Chicken prices feared to soar over AI outbreak

Eric Yoon, Dec. 22, 2016, 9:29 a.m.

SEOUL, Dec. 22 (Yonhap) -- Chicken prices in South Korea are likely to jump next month due to a possible undersupply following the deadliest outbreak of avian influenza (AI), industry sources said Thursday.

South Korea has destroyed more than 20 million chickens and ducks at nearly 400 farms across the nation since the first case of bird flu was reported in mid-November at a chicken farm on the southwest coast.
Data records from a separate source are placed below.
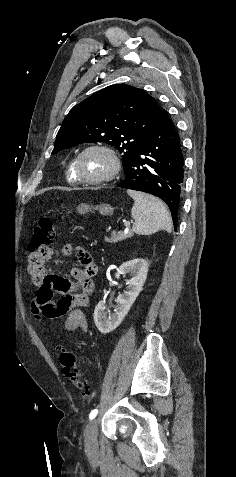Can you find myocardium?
Here are the masks:
<instances>
[{
    "instance_id": "1",
    "label": "myocardium",
    "mask_w": 236,
    "mask_h": 477,
    "mask_svg": "<svg viewBox=\"0 0 236 477\" xmlns=\"http://www.w3.org/2000/svg\"><path fill=\"white\" fill-rule=\"evenodd\" d=\"M90 151H98L103 153L109 160H110V170L103 176L98 178H87L81 174L80 171V162L82 157L90 152ZM74 172L78 178L79 183L90 184V185H100L105 184L113 180L119 173L121 168L120 159L117 153L110 147L103 145V144H92L85 147L74 160Z\"/></svg>"
}]
</instances>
According to the Korea Broiler Council, nearly half of some 1,500 broiler farms nationwide are unable to bring in newly hatched chicks as the government has banned the movement of poultry in bird flu-hit areas, despite a slim possibility of broilers catching the virus.

Bird flu is known to rarely affect broiler farms, which have modernized disinfection facilities and butcher chickens after raising them without much contact with humans. As of Wednesday, birds at only two broiler farms tested positive for the disease, with just a small number slaughtered.

The council said broiler prices have dropped somewhat due to decreased consumption, but they could surge beginning in January as the supply of fresh chickens is feared to drop sharply.

Making matters worse, broiler farms could face a double whammy due to plunging chicken consumption as the bird flu outbreak has made people reluctant to eat the meat, it said.

"Chicken farmers may be hit hard should chicken consumption drop further," said Kim Soo-yong, a spokesman of the council. "A price hike would not be of great help to their income because of weaker demand."

Indeed, sales of chicken at E-Mart, South Korea's leading discount chain, plunged nearly 23 percent from Nov. 21-Dec. 20 from the previous one-month period, with turnover at other stores nationwide sinking about 20 percent.

The country's largest AI outbreak has also sent egg prices soaring due to a record number of slaughtered chickens.